▶ _About this exercise_:
Where does the word "может" occur in the data below? Copy each line that holds it.

(Saved entries)
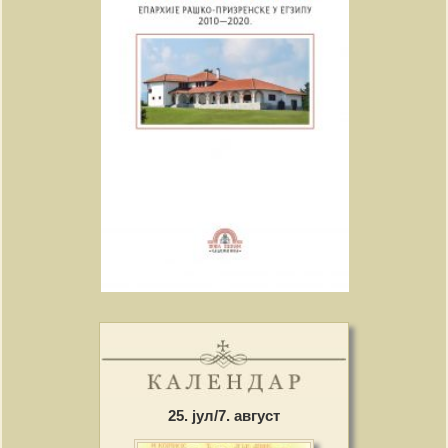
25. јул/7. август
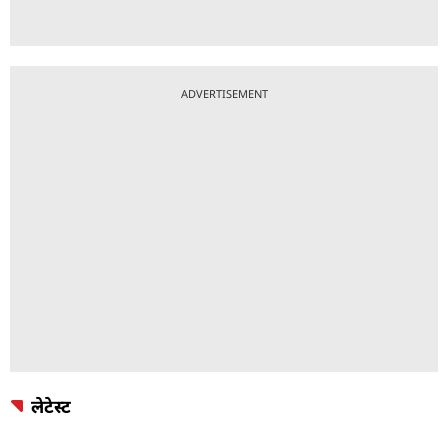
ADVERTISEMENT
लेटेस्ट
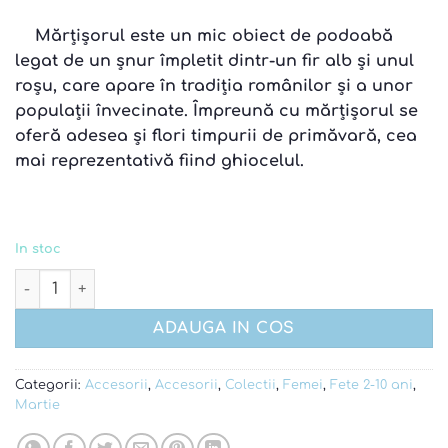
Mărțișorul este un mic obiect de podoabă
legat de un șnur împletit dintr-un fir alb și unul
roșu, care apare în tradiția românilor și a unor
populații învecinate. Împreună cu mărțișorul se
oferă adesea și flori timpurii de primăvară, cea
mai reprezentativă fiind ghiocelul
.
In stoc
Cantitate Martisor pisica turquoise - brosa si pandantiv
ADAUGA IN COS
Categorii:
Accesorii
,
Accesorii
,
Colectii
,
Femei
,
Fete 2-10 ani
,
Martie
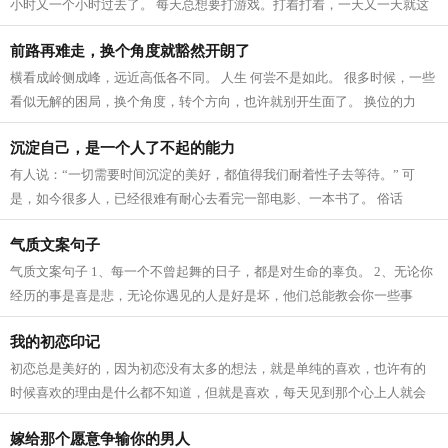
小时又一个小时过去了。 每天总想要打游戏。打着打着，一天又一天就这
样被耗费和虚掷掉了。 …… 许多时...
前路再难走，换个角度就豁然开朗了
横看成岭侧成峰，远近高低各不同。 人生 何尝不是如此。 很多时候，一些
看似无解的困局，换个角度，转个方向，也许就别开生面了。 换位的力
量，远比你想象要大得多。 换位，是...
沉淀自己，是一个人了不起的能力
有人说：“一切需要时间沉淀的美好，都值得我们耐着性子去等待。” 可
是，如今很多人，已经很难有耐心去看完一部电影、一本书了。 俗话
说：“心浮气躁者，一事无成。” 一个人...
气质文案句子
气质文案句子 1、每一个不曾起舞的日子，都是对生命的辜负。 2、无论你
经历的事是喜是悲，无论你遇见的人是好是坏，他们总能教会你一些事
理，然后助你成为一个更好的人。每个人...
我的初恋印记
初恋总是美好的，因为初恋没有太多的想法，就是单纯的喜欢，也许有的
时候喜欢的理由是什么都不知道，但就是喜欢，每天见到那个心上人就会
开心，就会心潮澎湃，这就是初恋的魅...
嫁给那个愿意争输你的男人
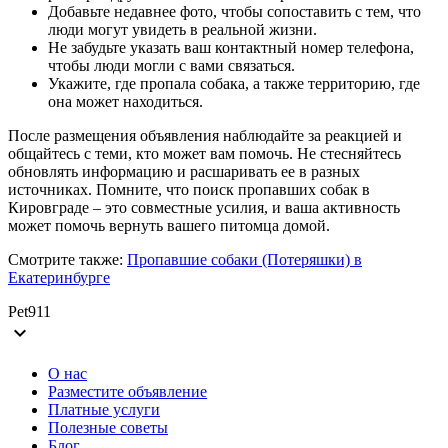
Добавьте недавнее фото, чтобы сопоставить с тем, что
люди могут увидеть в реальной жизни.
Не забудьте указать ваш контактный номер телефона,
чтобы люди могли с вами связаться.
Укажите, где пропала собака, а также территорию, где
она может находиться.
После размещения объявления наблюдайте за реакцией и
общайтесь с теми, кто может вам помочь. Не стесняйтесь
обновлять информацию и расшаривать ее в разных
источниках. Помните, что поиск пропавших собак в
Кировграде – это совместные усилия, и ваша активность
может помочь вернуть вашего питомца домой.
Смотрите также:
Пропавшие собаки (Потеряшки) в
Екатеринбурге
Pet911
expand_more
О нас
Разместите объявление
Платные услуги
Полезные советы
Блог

▶ _Solution_:
она может находиться.
общайтесь с теми, кто может вам помочь. Не стесняйтесь
может помочь вернуть вашего питомца домой.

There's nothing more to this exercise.